Facebook opposed the legislation, saying in a statement that it would "force private companies, rather than the courts, to become the judges of what is illegal in Germany." But the tech titan promised to expand its team reviewing content in Germany to 700 employees by the end of 2017 and pay third-party fact-checkers in Europe to curb fake news.

So what does fake news in Germany look like? Much of it has a political slant, taking advantage of readers' hunger for stories that confirm their beliefs and ideology. It also tends to be about refugees—2 million of them have entered the country since 2015. And while many Germans support this open-door policy, leaders in the far-right Alternative for Germany (AfD) party, one of which has said police should shoot refugees trying to cross the border, have exploited xenophobia to great effect. Though the AfD's popularity has recently dipped, it is polling well enough to pick up seats in the national parliament this September, the first right-wing party to do so since World War II.

HoaxMap, a German website that debunks fake stories about refugees, says that in the last year it has found at least 250 fake stories. The most common themes involve robbery, theft and rape. Others involve refugees eating swans, desecrating graves and sexually harassing women.

Since accurate reports of sexual assaults in Cologne on New Year's Eve in 2015, Miriam Aced and Christina Lee of Migration Voter, a German initiative that studies the impact of migration on elections, have noticed a "disturbing pattern" in which false stories, like the sex mob story in Bild , have focused on sexual abuse of women. "Interestingly, the reporting around the Frankfurt incident often mentioned that it happened a year after the Cologne incident," Lee says. "It's as if the reporters constantly want to remind people of what happened in Cologne."

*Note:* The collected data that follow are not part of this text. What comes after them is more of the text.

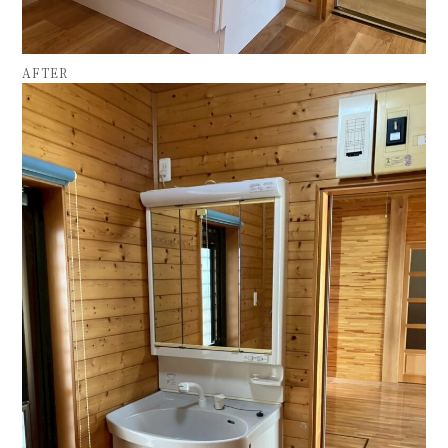
AFTER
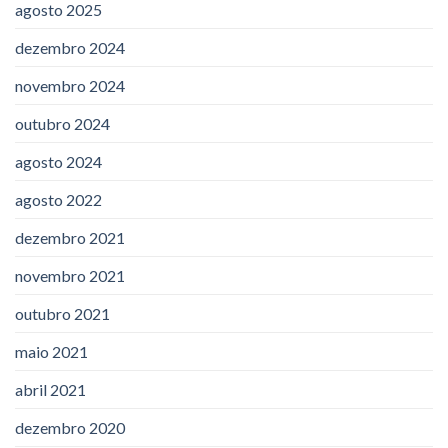
agosto 2025
dezembro 2024
novembro 2024
outubro 2024
agosto 2024
agosto 2022
dezembro 2021
novembro 2021
outubro 2021
maio 2021
abril 2021
dezembro 2020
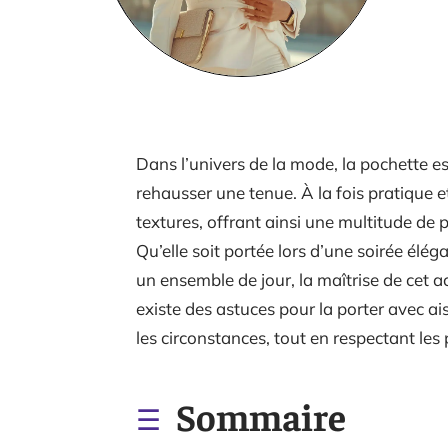
Dans l’univers de la mode, la pochette 
rehausser une tenue. À la fois pratique et
textures, offrant ainsi une multitude de 
Qu’elle soit portée lors d’une soirée élé
un ensemble de jour, la maîtrise de cet a
existe des astuces pour la porter avec a
les circonstances, tout en respectant les 
Sommaire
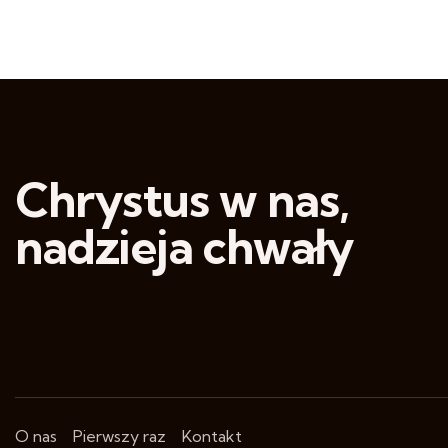
Chrystus w nas,
nadzieja chwały
O nas
Pierwszy raz
Kontakt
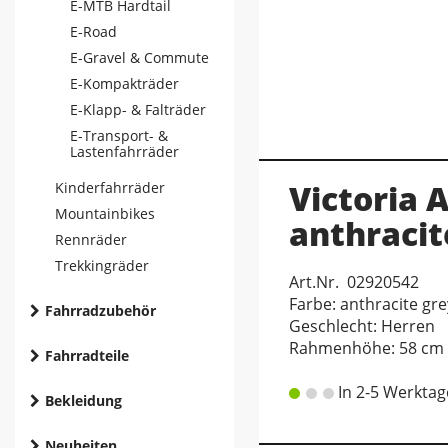
E-MTB Hardtail
E-Road
E-Gravel & Commute
E-Kompakträder
E-Klapp- & Falträder
E-Transport- &
Lastenfahrräder
Victoria 
Kinderfahrräder
Mountainbikes
anthracit
Rennräder
Trekkingräder
Art.Nr. 02920542
Farbe: anthracite gr
Fahrradzubehör
Geschlecht: Herren
Rahmenhöhe: 58 cm
Fahrradteile
In 2-5 Werktag
Bekleidung
Neuheiten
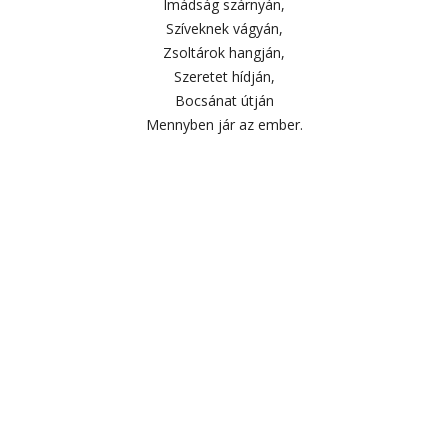
Imádság szárnyán,
Szíveknek vágyán,
Zsoltárok hangján,
Szeretet hídján,
Bocsánat útján
Mennyben jár az ember.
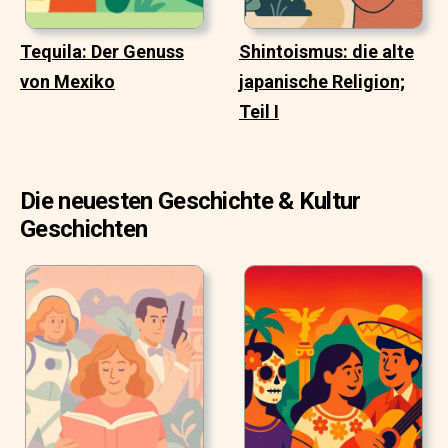
Tequila: Der Genuss
Shintoismus: die alte
von Mexiko
japanische Religion;
Teil I
Die neuesten Geschichte & Kultur
Geschichten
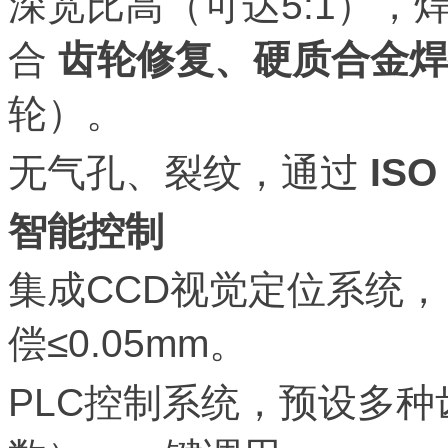
深宽比高（可达5:1），
合
齿轮修复、硬质合金焊
轮）。
无气孔、裂纹，通过
ISO
智能控制
集成CCD视觉定位系统
偿≤0.05mm。
PLC控制系统，预设多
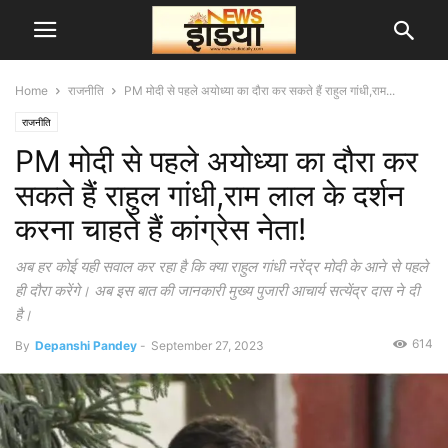
Home
राजनीति
PM मोदी से पहले अयोध्या का दौरा कर सकते हैं राहुल गांधी,राम...
राजनीति
PM मोदी से पहले अयोध्या का दौरा कर
सकते हैं राहुल गांधी,राम लाल के दर्शन
करना चाहते हैं कांग्रेस नेता!
अब हर कोई यही सवाल कर रहा है कि क्या राहुल गांधी नरेंद्र मोदी के आने से पहले
ही दौरा करेंगे। अब इस बात की जानकारी मुख्य पुजारी आचार्य सत्येंद्र दास ने दी
है।
614
By
Depanshi Pandey
-
September 27, 2023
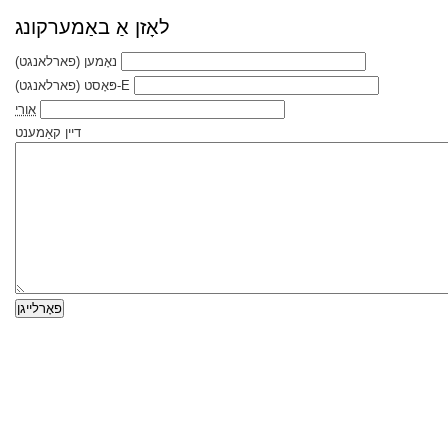
לאָזן אַ באַמערקונג
נאָמען
(פארלאנגט)
E-פּאָסט
(פארלאנגט)
אורי
דיין קאַמענט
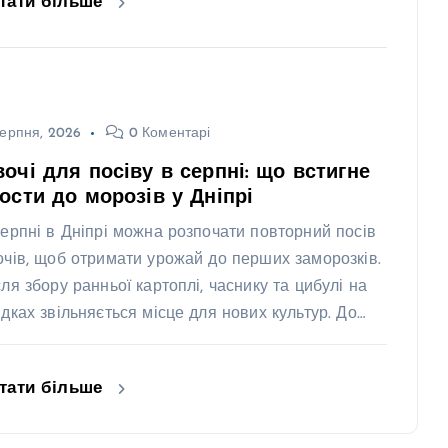
тати більше
ерпня, 2026
0 Коментарі
очі для посіву в серпні: що встигне
ости до морозів у Дніпрі
серпні в Дніпрі можна розпочати повторний посів
очів, щоб отримати урожай до перших заморозків.
сля збору ранньої картоплі, часнику та цибулі на
ядках звільняється місце для нових культур. До…
тати більше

Last January, not long after the Cologne story broke, a 13-year-old Russian girl in Berlin claimed she was kidnapped and raped by a group of Arab immigrants. The popular Russian TV network Channel One aired a segment about her story, which falsely claimed the city's police were ignoring her allegations, prompting a protest in the streets of Berlin. The only problem: The story was false. And it has raised concerns about potential Russian interference in the election through the use of leaks, cyberattacks and fake news aimed at the 3 million Russian émigrés living in Germany.

Lee and Aced say it's unclear if fake stories will influence upcoming elections. Studies offer mixed results as to how much Germans trust the press. But the two researchers believe the anti-immigrant sentiment, fueled by false news stories, has forced Merkel to harden her immigration rhetoric. Merkel recently expressed support for a ban on full-face veils—a position that was initially championed by the AfD.

Mai is sticking to his story about the migrant mob—though the publicity has been bad for business. "Why would I tell people a story like this?" he says, sitting in the corner of his mostly empty bar on a rainy Saturday evening in March. "It's not good for my reputation.… People come into this bar to call me a racist. They ask if this is the 'Nazi bar' they read about in the papers."

Yet McCormack dismisses Mai's story as a lie. And it's not the only one he's seen printed recently. In January, police in Dortmund quashed a story run by Breitbart News that claimed a mob chanted " Allahu akbar " while setting a church on fire. Police said the night was, in fact, "rather average to quiet."

"Fake stories can be dangerous," McCormack says, "because many people could believe it to be real." If Mai's story is any indication, many Germans already do.